Electron crystallography of soluble proteins

Protein structures at moderate to high resolution can now be readily solved using an electron microscope and image processing techniques. The averaging conditions required to overcome the low signal to noise ratio of electron microscope images are particularly well satisfied by two-dimensional crystals. However, a major limiting step in such a study is production of suitable protein arrays.

The work presented describes a study of the two-dimensional crystallization and structural characterisation of several biologically significant soluble proteins. An interfacial crystallization technique was employed where proteins congregate at the interface between an aqueous subphase and a phospholipid layer due to interaction with the phospholipids. The inherent fluidity of the layer allows orientation and aggregation into a two-dimensional lattice.

A Langmuir trough investigation of the surface activity of the 33 kDa Staphylococcus aureus pore forming [alpha]-toxin and its interaction with phospholipid layers at the air/water interface showed the protein to have a detergent like behaviour and a strong affinity for the negatively charged phospholipid dimyristoylphosphatidylserine. Optimising the parameters of this interaction led to successful twodimensional crystallization of the toxin into a tetragonal lattice with two-sided plane group symmetry p4212. Tilt series data collected from such crystalline areas were used to reconstruct a three-dimensional structure of the toxin oligomer at ~17 Å resolution (Paper I).
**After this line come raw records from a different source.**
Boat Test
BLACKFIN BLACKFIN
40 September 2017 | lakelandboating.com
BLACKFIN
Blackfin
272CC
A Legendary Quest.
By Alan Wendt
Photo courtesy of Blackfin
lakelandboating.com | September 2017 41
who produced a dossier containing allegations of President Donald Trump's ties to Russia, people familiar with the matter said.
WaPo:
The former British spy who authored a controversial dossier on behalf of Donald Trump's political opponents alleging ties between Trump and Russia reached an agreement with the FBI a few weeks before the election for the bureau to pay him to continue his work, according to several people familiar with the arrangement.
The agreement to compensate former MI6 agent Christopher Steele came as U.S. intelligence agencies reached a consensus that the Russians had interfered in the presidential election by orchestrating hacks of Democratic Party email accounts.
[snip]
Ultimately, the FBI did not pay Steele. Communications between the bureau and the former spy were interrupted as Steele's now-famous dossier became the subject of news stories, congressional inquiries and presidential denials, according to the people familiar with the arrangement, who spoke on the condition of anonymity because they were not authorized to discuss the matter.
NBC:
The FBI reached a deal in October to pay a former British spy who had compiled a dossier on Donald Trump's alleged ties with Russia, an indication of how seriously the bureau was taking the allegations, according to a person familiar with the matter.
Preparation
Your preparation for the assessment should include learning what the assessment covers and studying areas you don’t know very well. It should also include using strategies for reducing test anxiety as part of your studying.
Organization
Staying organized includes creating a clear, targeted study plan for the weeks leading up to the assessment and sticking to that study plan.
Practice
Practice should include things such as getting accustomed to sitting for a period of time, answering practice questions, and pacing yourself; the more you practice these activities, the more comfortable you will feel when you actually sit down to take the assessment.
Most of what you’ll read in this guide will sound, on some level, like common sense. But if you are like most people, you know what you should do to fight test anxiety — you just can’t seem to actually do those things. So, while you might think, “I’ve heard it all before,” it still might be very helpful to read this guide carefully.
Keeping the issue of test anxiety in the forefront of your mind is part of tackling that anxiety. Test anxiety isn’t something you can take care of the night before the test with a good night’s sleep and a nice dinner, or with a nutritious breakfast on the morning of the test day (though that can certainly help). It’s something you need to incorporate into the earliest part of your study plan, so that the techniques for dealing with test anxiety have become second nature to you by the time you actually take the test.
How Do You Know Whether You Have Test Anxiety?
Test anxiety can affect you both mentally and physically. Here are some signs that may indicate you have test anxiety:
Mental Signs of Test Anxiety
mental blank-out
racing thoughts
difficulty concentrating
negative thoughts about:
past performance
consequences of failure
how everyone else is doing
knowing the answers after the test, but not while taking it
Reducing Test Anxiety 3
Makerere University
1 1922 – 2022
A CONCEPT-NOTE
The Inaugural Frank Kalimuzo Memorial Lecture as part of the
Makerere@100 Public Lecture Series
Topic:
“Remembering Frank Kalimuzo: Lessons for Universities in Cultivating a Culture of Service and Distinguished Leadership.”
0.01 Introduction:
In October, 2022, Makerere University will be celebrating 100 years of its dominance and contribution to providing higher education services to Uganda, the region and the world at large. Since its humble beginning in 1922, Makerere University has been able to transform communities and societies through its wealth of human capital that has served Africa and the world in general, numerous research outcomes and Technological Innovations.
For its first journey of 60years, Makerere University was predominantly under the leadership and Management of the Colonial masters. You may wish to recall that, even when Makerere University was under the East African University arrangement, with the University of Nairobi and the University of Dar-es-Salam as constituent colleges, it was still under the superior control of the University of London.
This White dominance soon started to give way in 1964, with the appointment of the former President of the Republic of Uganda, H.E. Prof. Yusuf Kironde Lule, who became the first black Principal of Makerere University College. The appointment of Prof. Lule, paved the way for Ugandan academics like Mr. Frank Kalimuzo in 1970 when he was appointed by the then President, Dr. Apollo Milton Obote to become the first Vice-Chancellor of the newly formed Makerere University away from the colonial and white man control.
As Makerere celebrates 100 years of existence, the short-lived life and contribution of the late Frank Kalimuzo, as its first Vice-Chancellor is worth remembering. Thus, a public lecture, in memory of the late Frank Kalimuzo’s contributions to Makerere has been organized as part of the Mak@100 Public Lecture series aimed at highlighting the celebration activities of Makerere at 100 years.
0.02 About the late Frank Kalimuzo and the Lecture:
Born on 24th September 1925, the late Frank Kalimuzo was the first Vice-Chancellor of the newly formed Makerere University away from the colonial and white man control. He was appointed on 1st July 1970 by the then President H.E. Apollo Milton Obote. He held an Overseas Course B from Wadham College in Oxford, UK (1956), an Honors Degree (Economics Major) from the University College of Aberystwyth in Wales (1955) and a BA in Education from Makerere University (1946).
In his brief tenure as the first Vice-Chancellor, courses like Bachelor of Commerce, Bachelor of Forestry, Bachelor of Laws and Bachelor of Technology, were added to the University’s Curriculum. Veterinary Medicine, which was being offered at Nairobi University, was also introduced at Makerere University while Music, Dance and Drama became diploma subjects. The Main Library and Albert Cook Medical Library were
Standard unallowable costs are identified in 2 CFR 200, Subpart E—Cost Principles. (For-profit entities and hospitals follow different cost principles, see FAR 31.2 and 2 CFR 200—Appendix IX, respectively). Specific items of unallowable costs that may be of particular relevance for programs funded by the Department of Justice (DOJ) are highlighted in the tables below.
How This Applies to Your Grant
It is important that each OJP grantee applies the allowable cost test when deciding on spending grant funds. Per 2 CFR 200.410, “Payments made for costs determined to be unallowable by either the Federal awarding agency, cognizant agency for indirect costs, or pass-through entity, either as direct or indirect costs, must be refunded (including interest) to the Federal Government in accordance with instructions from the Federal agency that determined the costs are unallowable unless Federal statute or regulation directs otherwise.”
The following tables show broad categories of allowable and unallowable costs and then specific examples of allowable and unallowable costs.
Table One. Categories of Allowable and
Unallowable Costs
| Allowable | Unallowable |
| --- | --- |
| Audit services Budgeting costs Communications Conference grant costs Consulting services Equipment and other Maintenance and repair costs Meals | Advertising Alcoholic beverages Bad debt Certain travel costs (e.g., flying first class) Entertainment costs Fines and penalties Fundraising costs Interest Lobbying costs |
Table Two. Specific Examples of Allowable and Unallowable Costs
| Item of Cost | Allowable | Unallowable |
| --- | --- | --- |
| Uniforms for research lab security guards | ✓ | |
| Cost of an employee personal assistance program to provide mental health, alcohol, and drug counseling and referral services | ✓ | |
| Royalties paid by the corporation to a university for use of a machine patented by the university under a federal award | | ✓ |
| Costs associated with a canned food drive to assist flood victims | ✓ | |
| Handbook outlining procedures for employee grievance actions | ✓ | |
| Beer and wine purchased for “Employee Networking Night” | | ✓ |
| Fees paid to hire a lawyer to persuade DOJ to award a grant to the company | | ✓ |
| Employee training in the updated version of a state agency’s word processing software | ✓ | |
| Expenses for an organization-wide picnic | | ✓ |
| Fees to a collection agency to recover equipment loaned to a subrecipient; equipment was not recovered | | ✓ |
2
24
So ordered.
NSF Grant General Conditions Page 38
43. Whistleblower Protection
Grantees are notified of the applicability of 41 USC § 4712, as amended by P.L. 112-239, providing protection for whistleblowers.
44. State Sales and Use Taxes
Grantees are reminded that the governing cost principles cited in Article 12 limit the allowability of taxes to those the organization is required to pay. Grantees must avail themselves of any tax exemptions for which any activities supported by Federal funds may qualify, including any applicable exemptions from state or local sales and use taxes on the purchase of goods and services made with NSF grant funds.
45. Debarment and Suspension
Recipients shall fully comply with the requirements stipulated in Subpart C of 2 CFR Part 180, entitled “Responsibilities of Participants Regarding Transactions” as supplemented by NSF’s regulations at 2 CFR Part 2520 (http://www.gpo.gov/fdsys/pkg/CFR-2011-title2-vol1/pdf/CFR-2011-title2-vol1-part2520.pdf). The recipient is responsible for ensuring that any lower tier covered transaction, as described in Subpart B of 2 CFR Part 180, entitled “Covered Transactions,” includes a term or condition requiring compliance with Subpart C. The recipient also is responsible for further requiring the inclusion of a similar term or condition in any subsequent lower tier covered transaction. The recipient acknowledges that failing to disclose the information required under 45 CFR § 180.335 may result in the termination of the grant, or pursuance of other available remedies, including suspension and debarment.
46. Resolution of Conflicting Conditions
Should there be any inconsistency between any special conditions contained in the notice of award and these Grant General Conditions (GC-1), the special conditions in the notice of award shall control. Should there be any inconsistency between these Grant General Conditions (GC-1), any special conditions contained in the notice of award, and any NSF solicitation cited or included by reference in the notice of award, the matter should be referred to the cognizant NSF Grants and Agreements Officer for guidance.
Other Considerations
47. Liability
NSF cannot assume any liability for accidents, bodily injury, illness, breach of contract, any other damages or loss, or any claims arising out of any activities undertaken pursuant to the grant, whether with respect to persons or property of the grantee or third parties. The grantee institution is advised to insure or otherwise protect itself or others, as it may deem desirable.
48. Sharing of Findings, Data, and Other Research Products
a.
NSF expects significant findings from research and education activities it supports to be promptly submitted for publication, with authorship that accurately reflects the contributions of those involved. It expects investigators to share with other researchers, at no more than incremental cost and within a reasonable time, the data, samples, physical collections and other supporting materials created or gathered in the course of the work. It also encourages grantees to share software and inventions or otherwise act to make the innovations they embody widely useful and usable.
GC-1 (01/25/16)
A similar interfacial approach to the two-dimensional crystallization of native Chaperonin TF55 from Sulfolobus solfataricus, hyperthermophilic archaea, yielded two crystal forms of this large (1 MDa) hetero-oligomeric double ring complex. A phospholipid dependent orientation of the oligomer was observed. Side-view para-crystalline areas arose from interaction with dimyristoylphosphatidylcholine whereas interaction with dioleoylphosphatidylglycerol produced trigonal arrays of the complex in an endon orientation.

The two-dimensional projection structure calculated from the trigonal arrays exhibited the symmetries of two-sided plane group p312 allowing us to suggest a three-dimensional arrangement of the two subunit types (Paper II). This model was later confirmed and enlarged upon via tilt-series data collection, and reconstruction into a three-dimensional volume at ~18 Å resolution (Paper IV). A projection map from the fortuitous two-dimensional crystallization of reconstituted [beta]-rings of the chaperonin TF55 from the closely related Sulfolobus shibatae also showed p312 symmetry even though the [beta] subunit oligomers possessed, as expected, a non-crystallographic nine-fold symmetry axis (Paper III).

Application of these Langmuir trough interfacial techniques to the two-dimensional crystallization of two steroid-hormone receptor constructs (Estrogen receptor (alpha) ligand binding domain and a Protein-A glucocorticoid receptor DNA binding domain fusion protein), resulted in successful crystallization of one of the proteins. The approach's relevance as a screening method for two-dimensional crystallization was demonstrated (Paper V).